Holy Wednesday is the night of Healing, Eucharist and Anointing – we gather to pray for those we know, those we don’t know, and for ourselves.  We ask forgiveness for the things we should have done but didn’t, and for the things we have done but shouldn’t.  We bring this darkness before the Lord and we are forgiven.  We can ask for prayers, laying on of hands and anointing, to remind us, as at our baptism, that we are God’s children…the beloved.

Maundy Thursday begins the Three Sacred Days, or Paschal Triduum.  The service opens as any other service does with a Processional Hymn.  Quickly though, it changes as we move through a reminder of Jesus command to service – we are called to serve, not to be served.  We them move into Eucharist, and I like to use one from Iona that is only used once a year.  After we have shared communion for the last time, the tone of the service changes as the Altar is stripped, the Lamentations are chanted and we are left with our thoughts.

The last thing that happens is for a bare cross to be carried up and left, without ceremony, against the chancel steps.  There is an overnight vigil at the Church so ensure the tomb is protected.

Good Friday we gather in silence and subdued lighting with a sense of loss and longing.  Although we live 2,000 years beyond the story, it is important to be reminded of why we do what we do, and for whom we do it.  The Gospel is read – it is long and onerous – and it tells a story of injustice and hatred.  We hear a homily about just what is so “good” about Good Friday and then we adorn the cross  with a sign, crown of thorns, three nails, royal purple, a towel and a stalk.  Black stones are distributed before service begins and there is a time for us to hold the stones and put all of that which we no longer wish to carry with us.  When the time is right, we come forward and place our black stone at the foot of the cross.  Then we pick up a white stone to remind us that through Christ we receive new life.

When the time is right we leave the tomb in silence and confusion.

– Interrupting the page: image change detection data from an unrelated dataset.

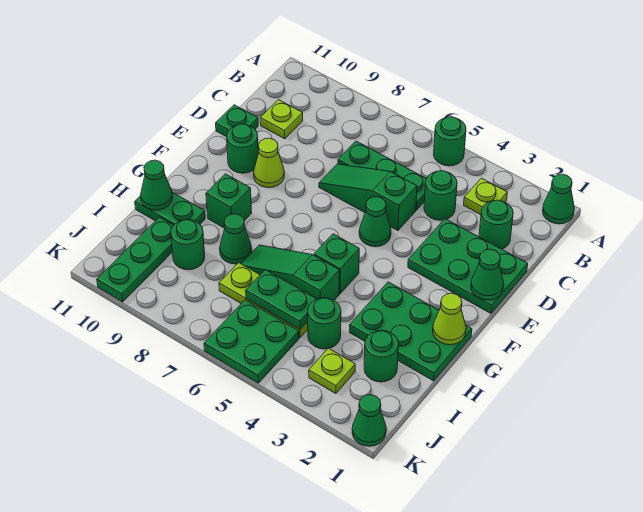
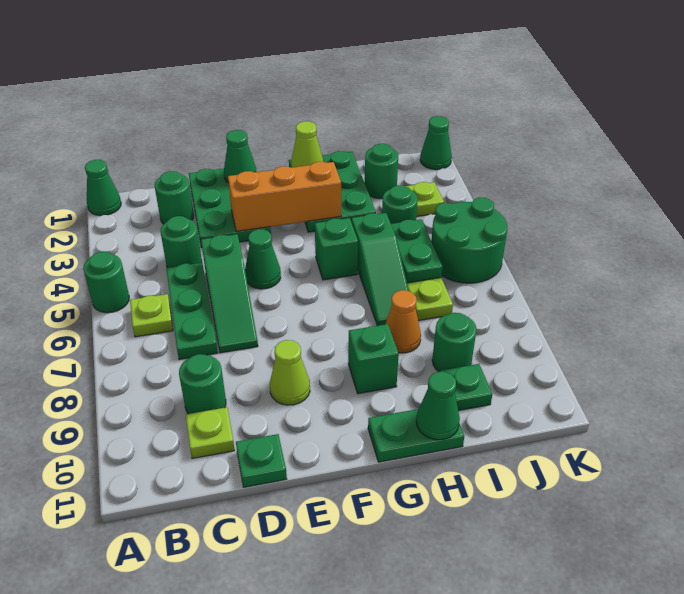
lime 1x1 plate [464,178,507,215] -> lime 1x1 plate moved to [130,294,173,337]
none -> orange 1x3 brick [228,162,341,231]
green 1x1 round brick [227,124,258,173] -> green 1x1 round brick moved to [179,354,226,414]
green 1x1 cone [220,214,252,264] -> orange 1x1 cone [385,290,421,353]
green 1x2 plate [135,192,205,225] -> green 1x2 plate turned to [368,409,464,462]
green 1x3 plate [97,217,174,302] -> green 1x1 plate [441,364,492,411]
green 2x2 plate [204,300,299,383] -> green 2x2 round brick [431,198,507,283]

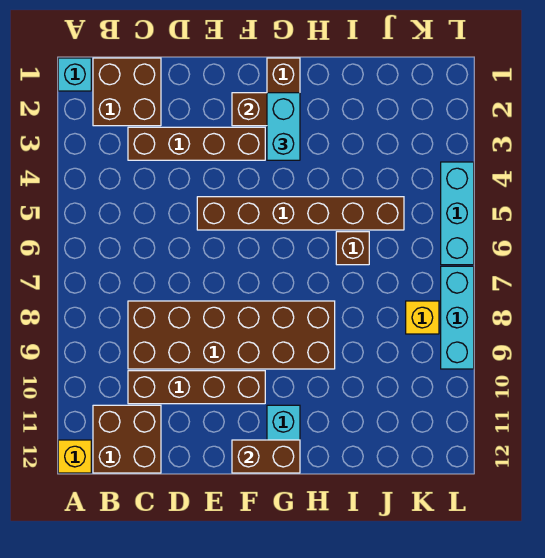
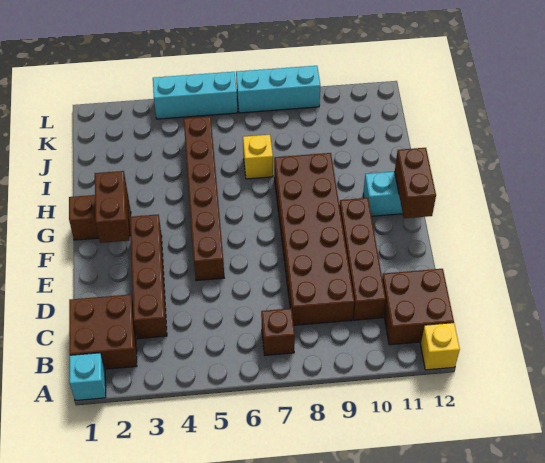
cyan 1x2 brick [267,93,300,160] -> none
brown 1x1 brick [336,232,369,265] -> brown 1x1 brick moved to [261,308,295,355]
yellow 1x1 brick [406,301,439,334] -> yellow 1x1 brick moved to [243,135,273,179]

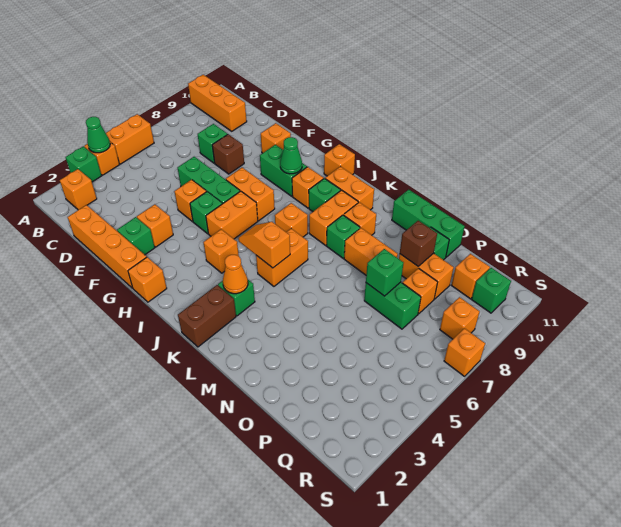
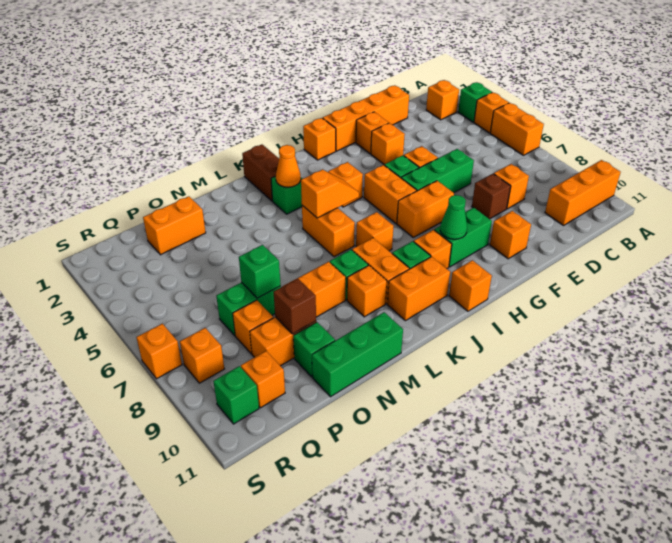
green 1x1 cone [86,117,110,153] -> none
green 1x1 brick [198,124,228,163] -> orange 1x1 brick [494,164,529,209]
green 1x1 brick [117,217,155,255] -> orange 1x1 brick [356,112,389,154]
none -> orange 1x2 brick [143,196,206,255]

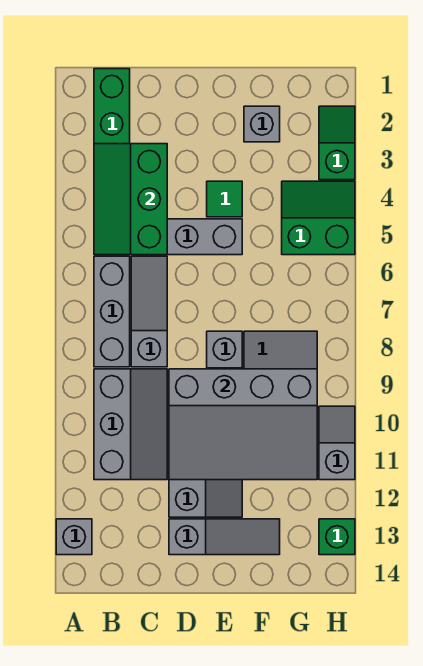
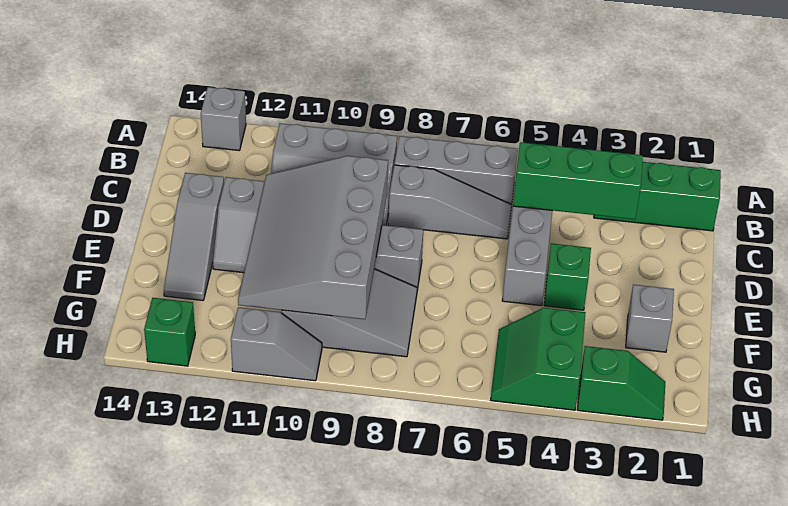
green 1x1 tile [207,181,242,217] -> green 1x1 brick [544,243,591,310]
green 2x2 slope [282,181,355,255] -> green 2x2 slope turned to [491,308,586,410]

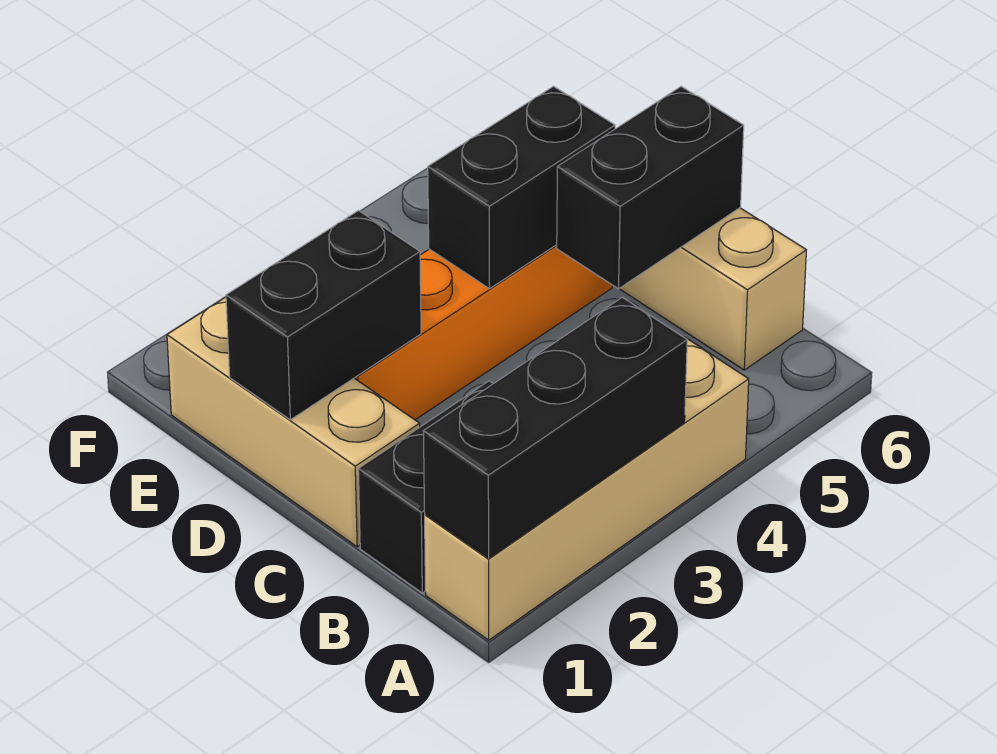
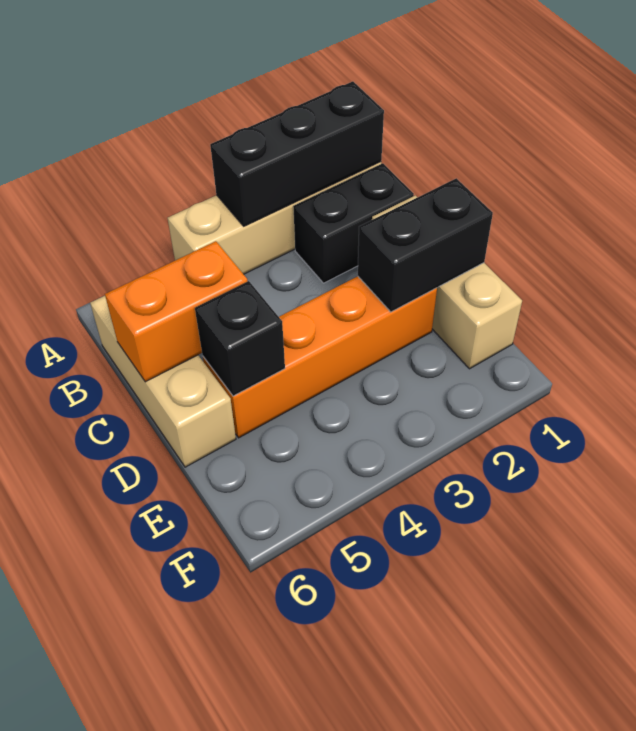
black 1x2 brick [557,87,744,289] -> orange 1x2 brick [105,241,248,382]
black 1x2 brick [428,86,615,289] -> black 1x1 brick [195,281,285,396]

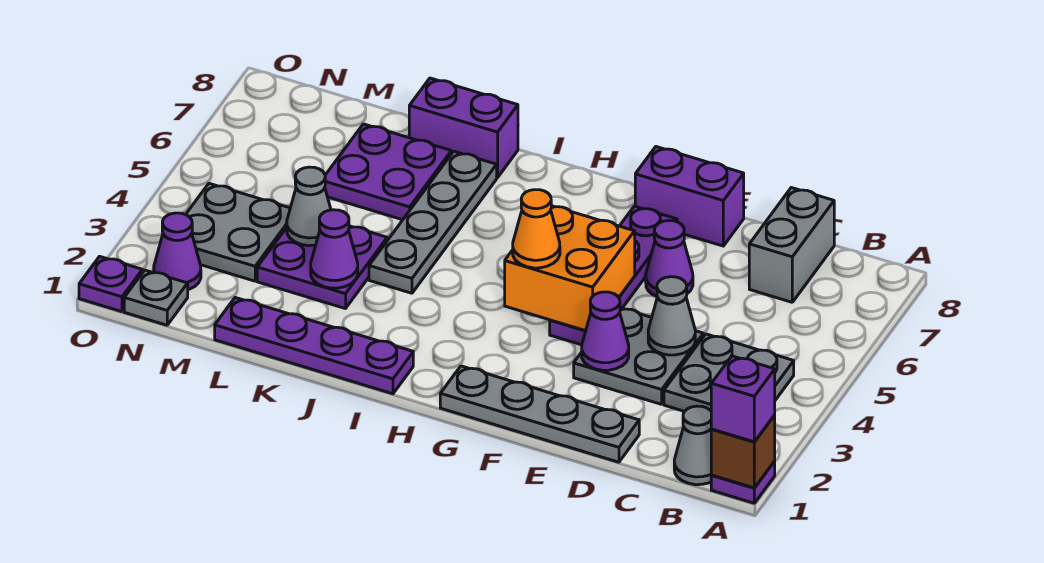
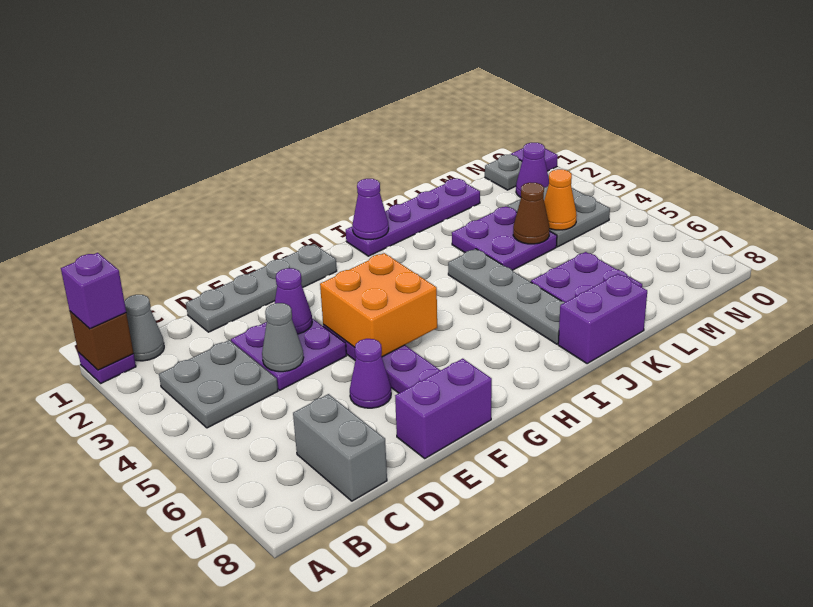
grey 2x2 plate [574,308,703,404] -> purple 2x2 plate [231,319,347,390]
orange 1x1 cone [513,190,560,268] -> orange 1x1 cone moved to [544,169,577,230]
purple 1x1 cone [311,210,358,288] -> purple 1x1 cone moved to [352,179,389,240]
grey 1x1 cone [287,167,331,246] -> brown 1x1 cone [513,183,549,244]

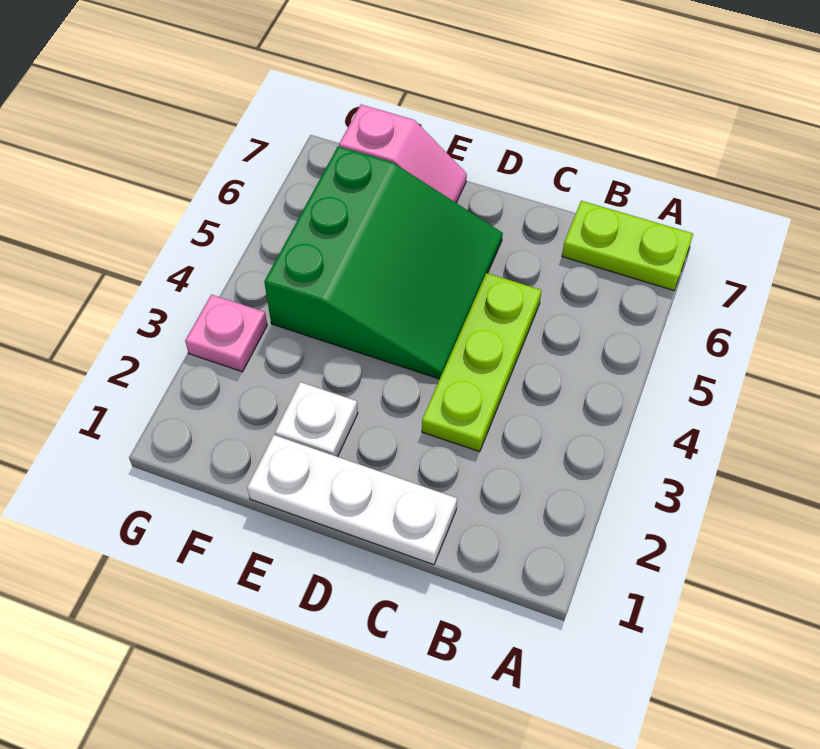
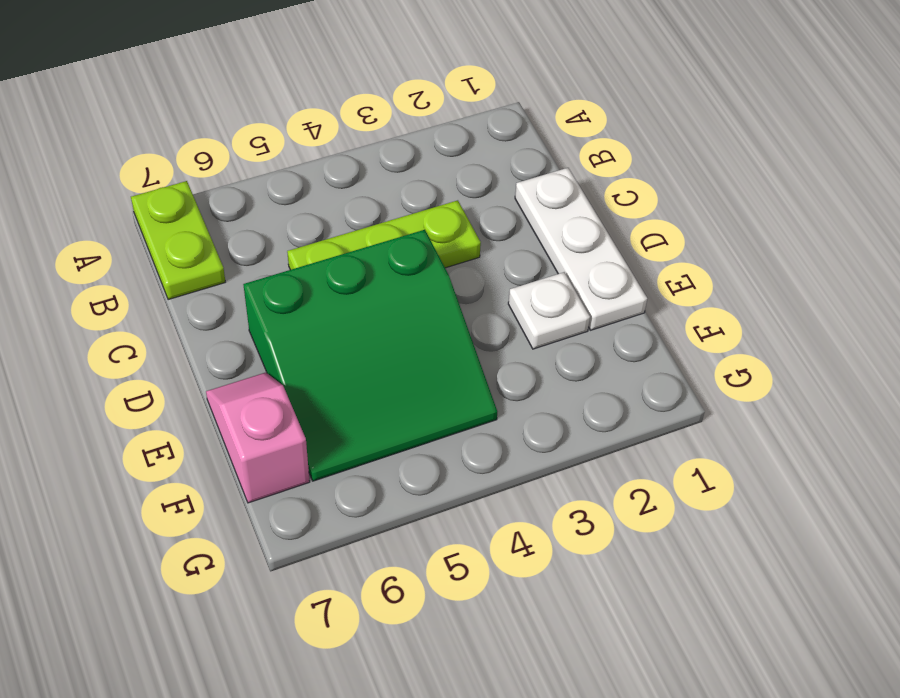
green 3x3 slope [264,146,503,379] -> green 3x3 slope turned to [243,230,497,481]
pink 1x1 plate [185,295,267,372] -> none

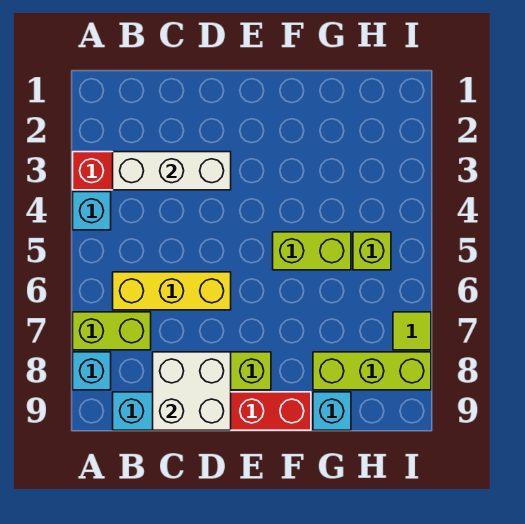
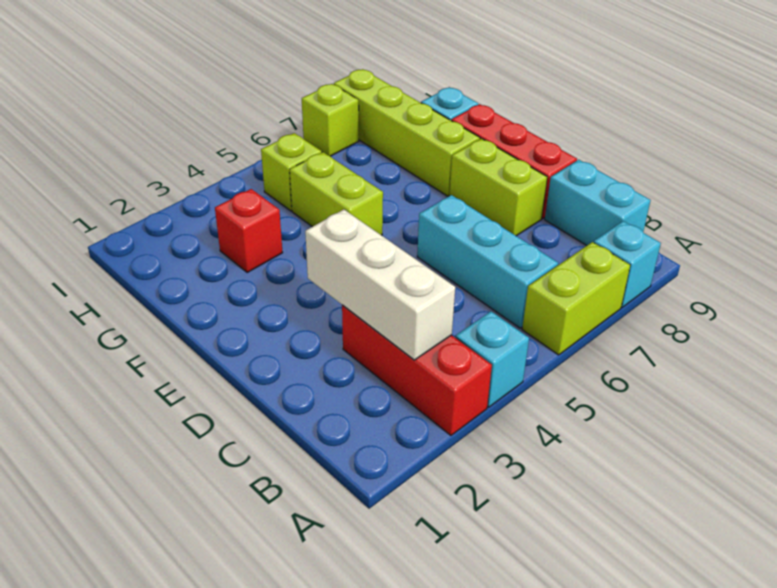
lime 1x2 brick [73,312,151,350] -> lime 1x2 brick turned to [522,242,630,355]
yellow 1x3 brick [113,272,231,310] -> cyan 1x3 brick [417,195,558,328]
white 2x2 brick [153,352,231,430] -> none
none -> red 1x1 brick [215,189,283,272]
lime 1x3 brick [313,352,431,390] -> lime 1x4 brick [334,69,480,196]
lime 1x1 tile [393,312,431,350] -> lime 1x1 brick [302,84,359,156]

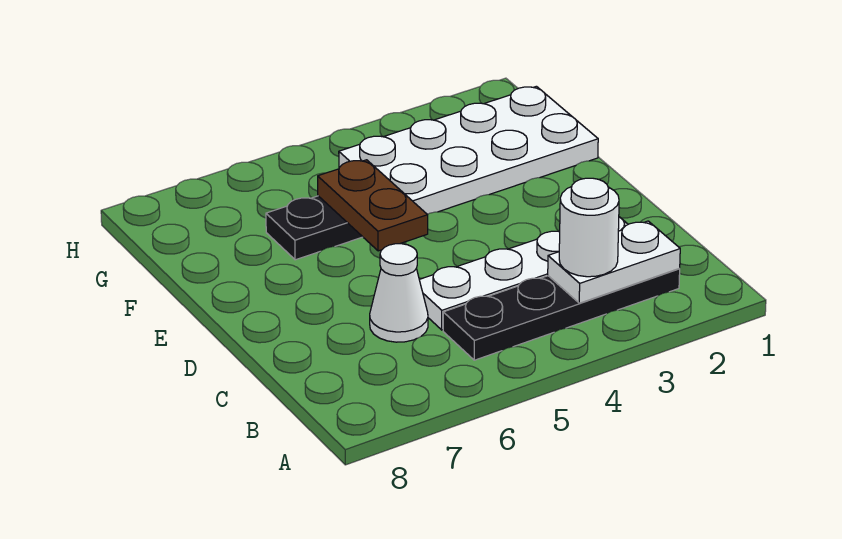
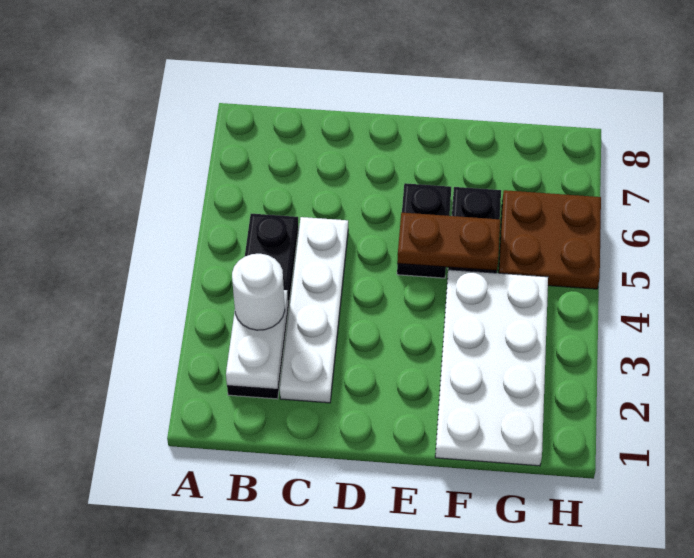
white 1x1 cone [370,244,428,342] -> none
none -> black 1x2 plate [397,183,451,278]
none -> brown 2x2 plate [499,190,601,289]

Holy Saturday evening we gather where the new fire is kindled outside and light the paschal candle which will burn for the next 50 days.  We hear the Exultet chanted – an ancient story of this sacred night when heaven is wedded to earth and we are reconciled to God.  We go into the parish hall and share stories, songs and prayers from our ancestors, then we head upstairs and renew our baptism vows.  A traditional Holy Saturday bursts open the doors of the tomb and shows the resurrected space – life reborn in Christ.  My tradition is to stop at the door for two reasons – one is to prolong the suspense of the resurrected Christ and the other is to make sure there is the proper emphasis on the Day of Resurrection.  When I have celebrated the entire Holy Saturday service it is a long service, and somehow takes away from the celebration of the Day of Resurrection – Easter Day.

Before we depart we shout Alleluia and depart in hopeful expectation for the risen Lord whom we will see the following day.

Wherever you are on your Lenten and Holy Week journey, if you have never partaken in the Paschal Triduum, I invite you to do so.  It is an amazing time of reconciliation, of acknowledging our brokenness and truly understanding who we are and whose we are.  It is a lot of work to preside these services, and yet it is moreso very life giving.

We live in a time when there are more people than every who have never heard the gospel – the good news.  And it is our responsibility as people of faith, to share that story with them.  To show them that even in this broken world, we are loved; truly, unconditionally and that without fail, love always wins.